▶ Text passage
Help troubleshooting scenario

I have a 9 node cluster (3 ETCD, 2 Marters, 4 Compute). The computes nodes are 16-core, 32gb ram, on linux RHEL 7.5(3.10) and their are mostly vacant (at the time of this writing, the total CPU usage reported is close to 6 cores and memory is 105Gi)

The application running is a .Net Core 2.0 web api. The image is based on Debian 10. The web api is very simple and basically only queries for information at a database and another internal WCF service (not hosted on Kube). The database queries are very simple and doesn’t even have a “join” involved are all index-optimised.

The pod deployment request 100m of cpu and 100Mi of memory, going up to 1cpu and 1Gi

The scenario I need help with is:

  • This morning we were peaking around 8000 requests per min (133 per sec).
  • We had 10 pods running the app, spreaded as evenly as possible.
  • The pods were reporting CPU usage around 10-25% and 300-450Mi of memory
  • The response time was absolute garbage. We’re talking 50sec response time.

The database guys said that everything was very smooth on their side and out monitoring on the WCF service showed that they were also very well (responding around 50 and 300ms). Basically our requests were stuck inside the pods, not waiting for some kind of network IO.

There was no indications of CPU pressure or Memory pressure, but we decided to double the amount of pods, to 20 pods. And the problem went away.

Can anyone explain this behaviour?

Cluster information:

Kubernetes version: 1.8.3
Cloud being used: DXC - but IaaS
Installation method: don’t know
Host OS: RHEL 7.5 (3.10.0)
CNI and version:
CRI and version:

Before anything – is this the actual version you’re running? or 1.18.3. 1.8.3 has been out of support and hasn’t been touched in a few years now :grimacing:

sadly yes… 1.8 is the actual version… well thanks anyway

▶ Your objective
Echo the Kubernetes troubleshooting thread verbatim, starting with "The database guys" and going on through "RHEL 7.5 (3.10.0)". The lines have nothing to do with what follows.

▶ Source material

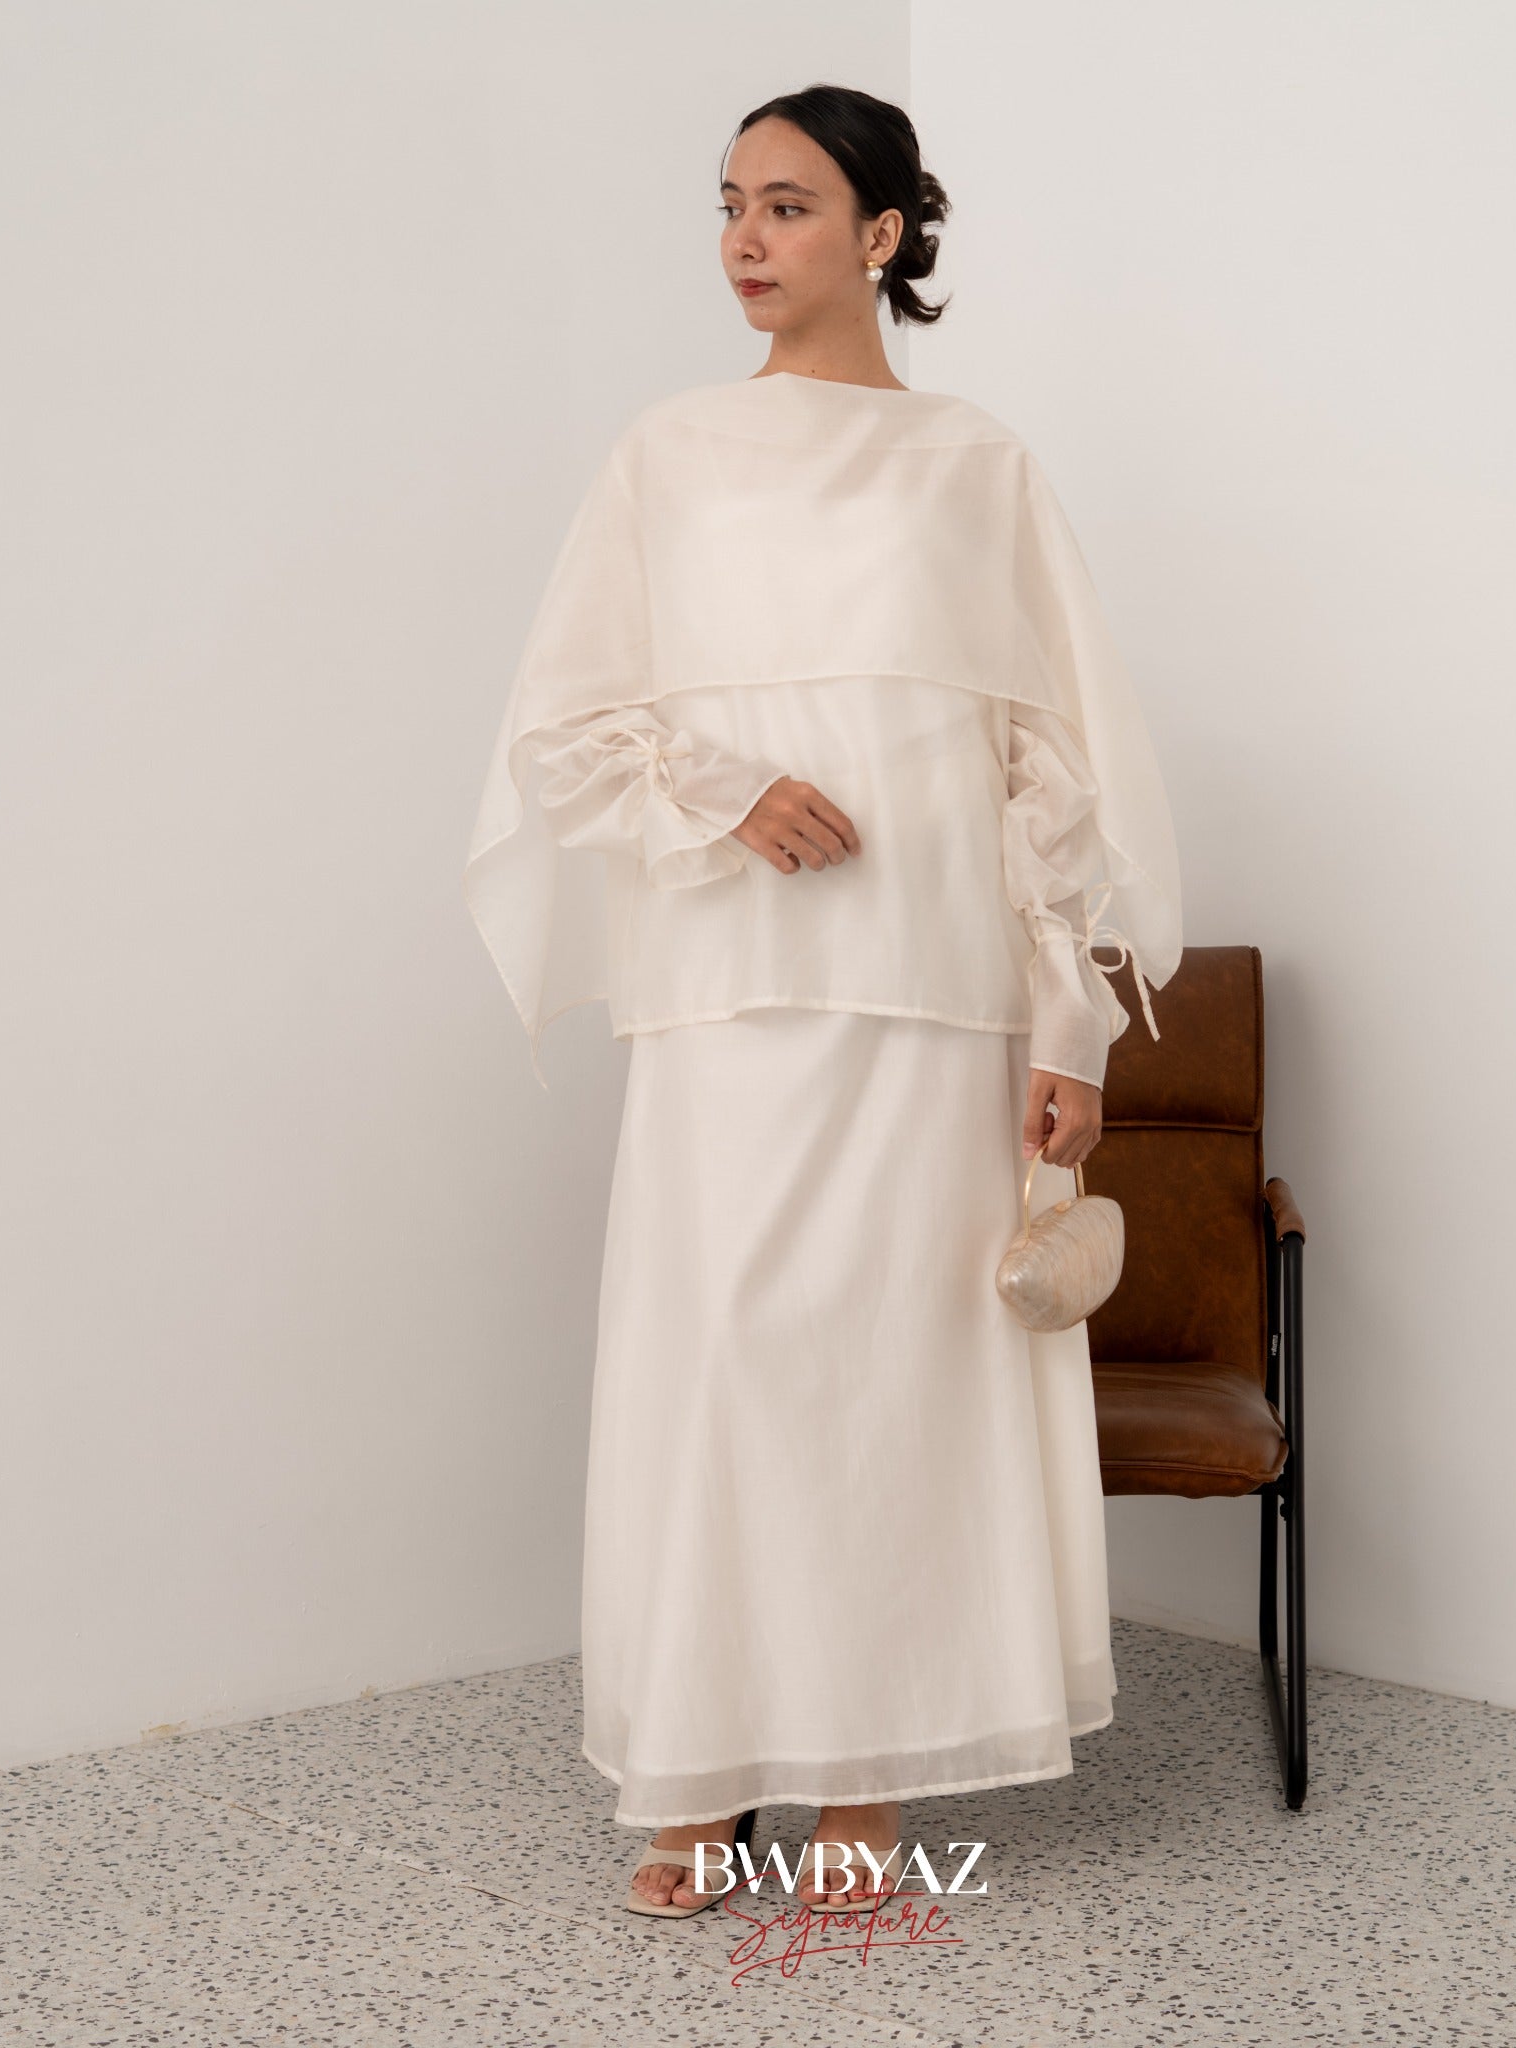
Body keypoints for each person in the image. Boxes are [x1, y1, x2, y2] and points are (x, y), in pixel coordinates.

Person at [461, 83, 1182, 1918]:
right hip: (731, 991)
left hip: (933, 999)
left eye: (786, 205)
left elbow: (1046, 770)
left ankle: (867, 1780)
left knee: (892, 1381)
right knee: (717, 1365)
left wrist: (1067, 1033)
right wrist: (728, 794)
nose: (743, 240)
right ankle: (694, 1777)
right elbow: (572, 723)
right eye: (727, 206)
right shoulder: (669, 453)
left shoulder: (980, 466)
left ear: (884, 234)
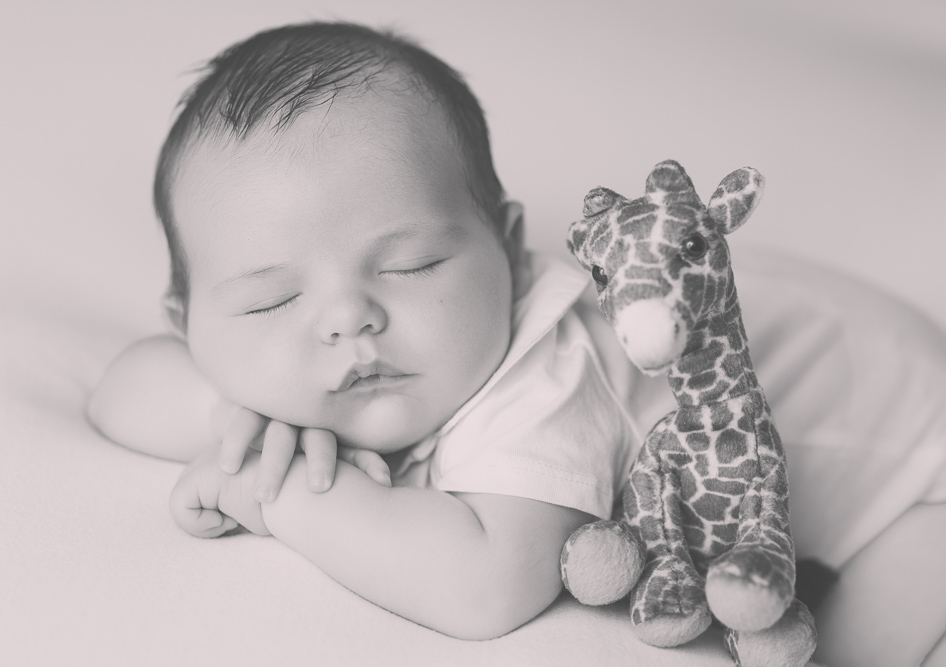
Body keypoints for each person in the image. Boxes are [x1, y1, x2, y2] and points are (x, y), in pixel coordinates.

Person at [86, 21, 638, 641]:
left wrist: (278, 485)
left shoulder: (549, 365)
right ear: (187, 326)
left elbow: (487, 585)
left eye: (411, 265)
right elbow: (117, 393)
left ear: (507, 249)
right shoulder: (250, 376)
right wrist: (233, 421)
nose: (350, 317)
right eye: (272, 301)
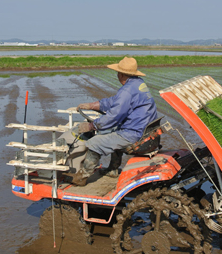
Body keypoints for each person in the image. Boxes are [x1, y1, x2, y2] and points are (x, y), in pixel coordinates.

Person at [64, 57, 158, 186]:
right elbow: (115, 102)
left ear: (121, 74)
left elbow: (114, 116)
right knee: (113, 131)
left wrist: (91, 126)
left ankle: (81, 177)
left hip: (135, 134)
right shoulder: (137, 84)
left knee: (94, 143)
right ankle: (112, 169)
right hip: (145, 131)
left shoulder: (127, 90)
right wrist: (92, 105)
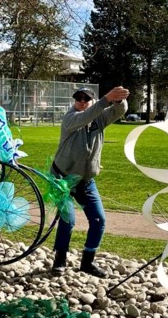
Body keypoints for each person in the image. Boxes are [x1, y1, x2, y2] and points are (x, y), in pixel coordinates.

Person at [51, 85, 129, 277]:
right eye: (79, 98)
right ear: (74, 100)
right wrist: (105, 100)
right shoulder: (70, 118)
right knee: (68, 220)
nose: (82, 102)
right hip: (63, 179)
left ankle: (88, 262)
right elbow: (84, 117)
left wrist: (118, 100)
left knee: (98, 220)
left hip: (86, 181)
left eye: (87, 99)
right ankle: (59, 260)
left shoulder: (99, 118)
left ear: (92, 101)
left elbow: (120, 111)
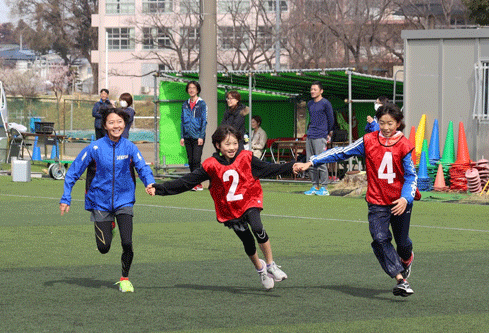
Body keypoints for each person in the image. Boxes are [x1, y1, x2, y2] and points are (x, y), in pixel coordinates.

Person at [294, 103, 419, 297]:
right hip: (377, 201)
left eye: (390, 123)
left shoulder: (405, 145)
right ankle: (401, 279)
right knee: (379, 239)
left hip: (399, 202)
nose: (386, 128)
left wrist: (405, 198)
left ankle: (406, 259)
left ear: (398, 123)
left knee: (402, 244)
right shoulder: (368, 141)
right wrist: (312, 161)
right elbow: (340, 152)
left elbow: (411, 176)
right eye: (382, 123)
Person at [152, 125, 295, 290]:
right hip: (230, 209)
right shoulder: (210, 165)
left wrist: (292, 166)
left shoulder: (246, 158)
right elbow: (186, 182)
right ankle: (260, 269)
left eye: (235, 143)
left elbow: (270, 169)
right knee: (248, 242)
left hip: (249, 200)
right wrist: (159, 189)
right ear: (218, 145)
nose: (232, 147)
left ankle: (271, 265)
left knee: (257, 227)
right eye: (227, 144)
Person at [59, 108, 156, 293]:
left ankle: (125, 278)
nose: (116, 126)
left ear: (125, 124)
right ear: (104, 126)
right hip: (100, 202)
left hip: (124, 200)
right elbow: (73, 171)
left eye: (119, 122)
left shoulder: (129, 147)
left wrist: (150, 183)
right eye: (111, 122)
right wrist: (66, 196)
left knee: (127, 242)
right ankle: (109, 226)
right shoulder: (94, 148)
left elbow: (142, 167)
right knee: (103, 248)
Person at [304, 81, 334, 196]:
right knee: (310, 162)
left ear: (321, 91)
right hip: (310, 135)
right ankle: (314, 186)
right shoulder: (310, 103)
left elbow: (331, 119)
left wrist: (328, 133)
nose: (312, 91)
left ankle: (324, 187)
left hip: (321, 135)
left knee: (321, 162)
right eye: (311, 89)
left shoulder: (326, 103)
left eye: (315, 89)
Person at [180, 81, 208, 191]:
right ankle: (193, 183)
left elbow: (204, 121)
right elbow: (182, 121)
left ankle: (198, 183)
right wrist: (182, 136)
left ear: (197, 90)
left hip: (198, 136)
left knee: (196, 160)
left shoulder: (202, 104)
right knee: (190, 160)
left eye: (194, 88)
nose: (191, 90)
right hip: (187, 136)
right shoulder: (185, 104)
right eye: (190, 88)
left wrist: (201, 136)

▶ Answer to the problem
The database guys said that everything was very smooth on their side and out monitoring on the WCF service showed that they were also very well (responding around 50 and 300ms). Basically our requests were stuck inside the pods, not waiting for some kind of network IO.

There was no indications of CPU pressure or Memory pressure, but we decided to double the amount of pods, to 20 pods. And the problem went away.

Can anyone explain this behaviour?

Cluster information:

Kubernetes version: 1.8.3
Cloud being used: DXC - but IaaS
Installation method: don’t know
Host OS: RHEL 7.5 (3.10.0)